Task directions = Please pick out and copy every line in the entries below that contains the string "communale". Case counts.

::: The input

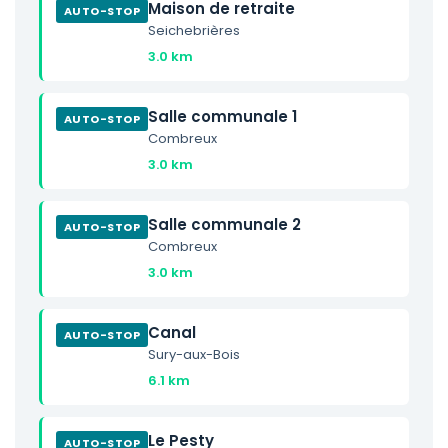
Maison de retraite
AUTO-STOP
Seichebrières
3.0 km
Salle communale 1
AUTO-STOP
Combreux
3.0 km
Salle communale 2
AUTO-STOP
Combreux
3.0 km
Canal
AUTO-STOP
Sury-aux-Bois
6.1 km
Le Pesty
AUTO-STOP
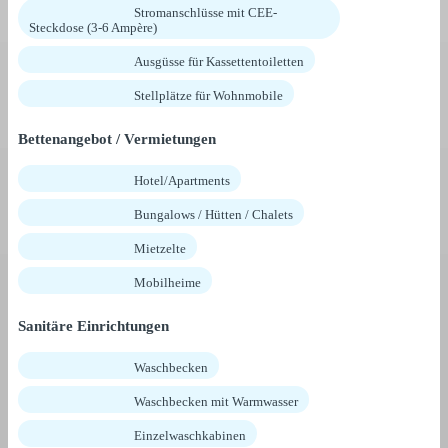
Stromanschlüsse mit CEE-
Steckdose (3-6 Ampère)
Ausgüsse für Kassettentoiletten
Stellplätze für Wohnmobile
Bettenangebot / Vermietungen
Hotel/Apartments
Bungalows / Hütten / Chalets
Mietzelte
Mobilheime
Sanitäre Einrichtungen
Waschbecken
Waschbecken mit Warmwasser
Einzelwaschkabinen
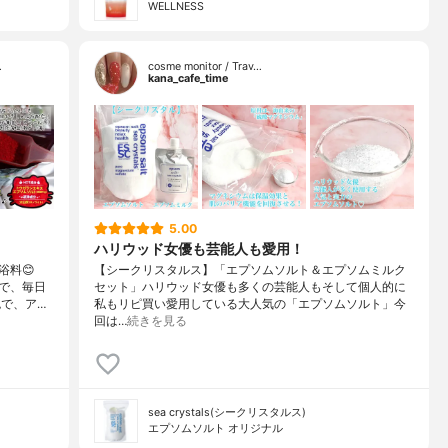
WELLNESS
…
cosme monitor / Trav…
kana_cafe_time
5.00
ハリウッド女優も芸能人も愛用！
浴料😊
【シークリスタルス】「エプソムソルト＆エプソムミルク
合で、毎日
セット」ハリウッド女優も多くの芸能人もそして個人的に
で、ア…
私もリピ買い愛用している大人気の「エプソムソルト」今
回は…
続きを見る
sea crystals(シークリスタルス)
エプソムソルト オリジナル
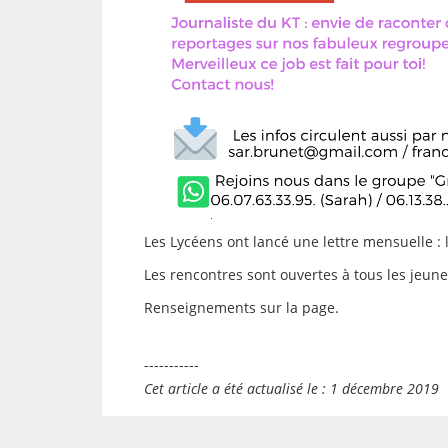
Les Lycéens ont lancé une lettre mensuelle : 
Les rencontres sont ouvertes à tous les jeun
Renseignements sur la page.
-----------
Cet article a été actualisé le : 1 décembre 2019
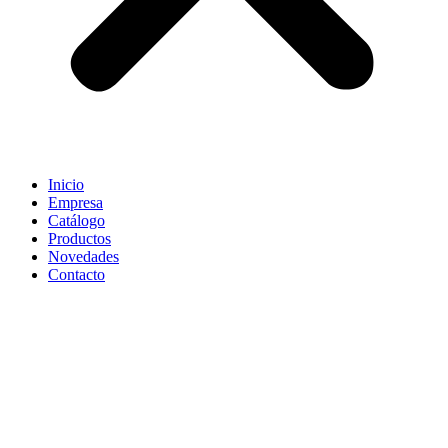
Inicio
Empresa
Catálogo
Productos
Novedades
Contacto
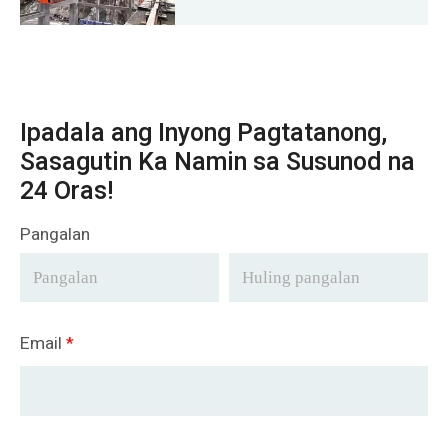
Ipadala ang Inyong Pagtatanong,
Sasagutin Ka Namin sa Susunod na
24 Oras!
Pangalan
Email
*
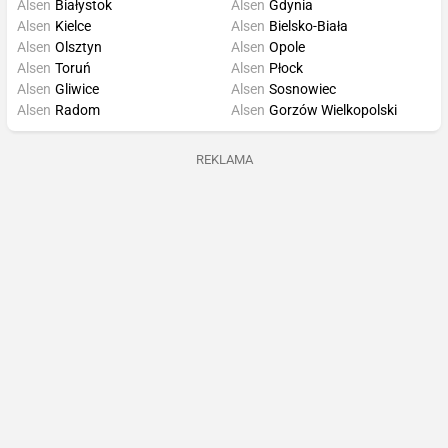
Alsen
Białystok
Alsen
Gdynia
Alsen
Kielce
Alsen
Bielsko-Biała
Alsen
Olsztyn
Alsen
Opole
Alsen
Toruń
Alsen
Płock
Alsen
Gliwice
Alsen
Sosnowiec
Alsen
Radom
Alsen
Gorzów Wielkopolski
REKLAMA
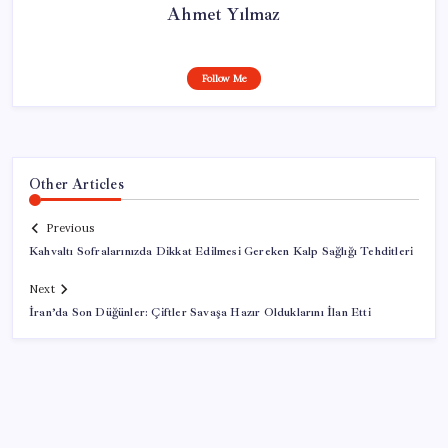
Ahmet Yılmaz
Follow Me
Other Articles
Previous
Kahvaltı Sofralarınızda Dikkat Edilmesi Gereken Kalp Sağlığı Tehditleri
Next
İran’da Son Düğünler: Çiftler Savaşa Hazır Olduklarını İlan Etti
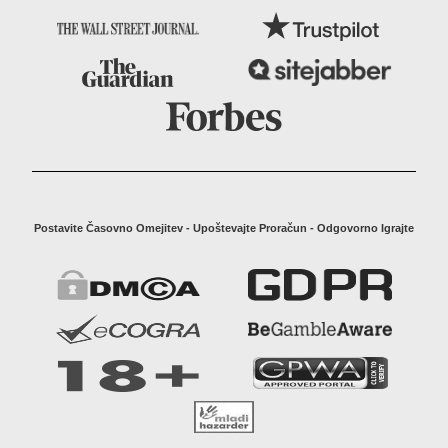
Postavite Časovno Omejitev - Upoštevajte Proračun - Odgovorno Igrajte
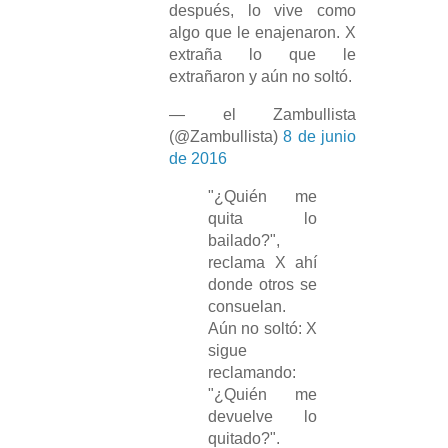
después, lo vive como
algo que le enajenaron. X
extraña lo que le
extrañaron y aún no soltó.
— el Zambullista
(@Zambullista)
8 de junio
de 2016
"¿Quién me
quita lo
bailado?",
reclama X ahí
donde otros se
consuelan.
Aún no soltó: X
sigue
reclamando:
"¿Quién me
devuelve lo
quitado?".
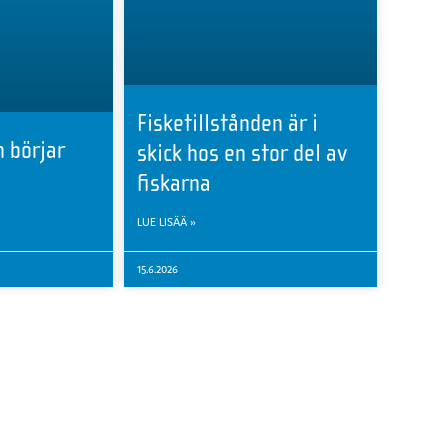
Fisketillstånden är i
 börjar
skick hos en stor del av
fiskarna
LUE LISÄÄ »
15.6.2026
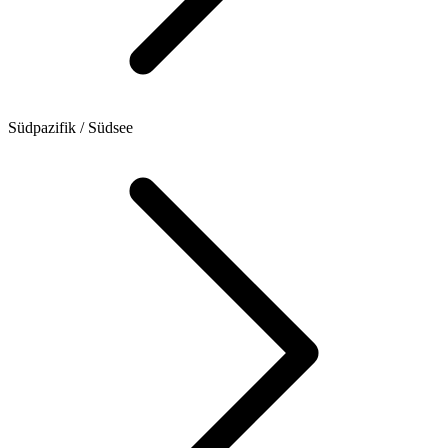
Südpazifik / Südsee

::::::
::: The input

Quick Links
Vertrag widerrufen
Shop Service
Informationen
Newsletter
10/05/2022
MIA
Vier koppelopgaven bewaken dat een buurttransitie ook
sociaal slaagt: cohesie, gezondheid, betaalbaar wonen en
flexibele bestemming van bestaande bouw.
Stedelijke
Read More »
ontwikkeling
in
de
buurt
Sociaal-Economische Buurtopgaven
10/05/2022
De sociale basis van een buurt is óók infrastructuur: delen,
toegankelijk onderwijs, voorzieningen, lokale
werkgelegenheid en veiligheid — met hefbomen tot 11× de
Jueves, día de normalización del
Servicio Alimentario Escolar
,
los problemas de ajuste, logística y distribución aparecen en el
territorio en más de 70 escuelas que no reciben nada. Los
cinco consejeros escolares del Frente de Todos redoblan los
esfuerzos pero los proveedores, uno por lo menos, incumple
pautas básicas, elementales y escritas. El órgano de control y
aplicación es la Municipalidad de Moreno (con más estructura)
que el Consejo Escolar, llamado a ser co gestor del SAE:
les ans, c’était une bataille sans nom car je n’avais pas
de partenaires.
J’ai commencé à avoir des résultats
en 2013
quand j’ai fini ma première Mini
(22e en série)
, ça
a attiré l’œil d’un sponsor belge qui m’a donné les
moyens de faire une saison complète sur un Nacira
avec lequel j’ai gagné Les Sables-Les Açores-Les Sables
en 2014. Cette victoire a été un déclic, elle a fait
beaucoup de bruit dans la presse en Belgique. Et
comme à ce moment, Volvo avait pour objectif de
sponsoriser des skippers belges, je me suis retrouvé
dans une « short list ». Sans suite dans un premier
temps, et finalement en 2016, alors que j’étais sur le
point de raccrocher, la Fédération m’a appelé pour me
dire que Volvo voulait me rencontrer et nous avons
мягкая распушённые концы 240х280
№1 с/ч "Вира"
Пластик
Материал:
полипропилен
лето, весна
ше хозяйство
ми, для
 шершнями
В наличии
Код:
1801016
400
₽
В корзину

::::::

Answer area =
Salle communale 1
Salle communale 2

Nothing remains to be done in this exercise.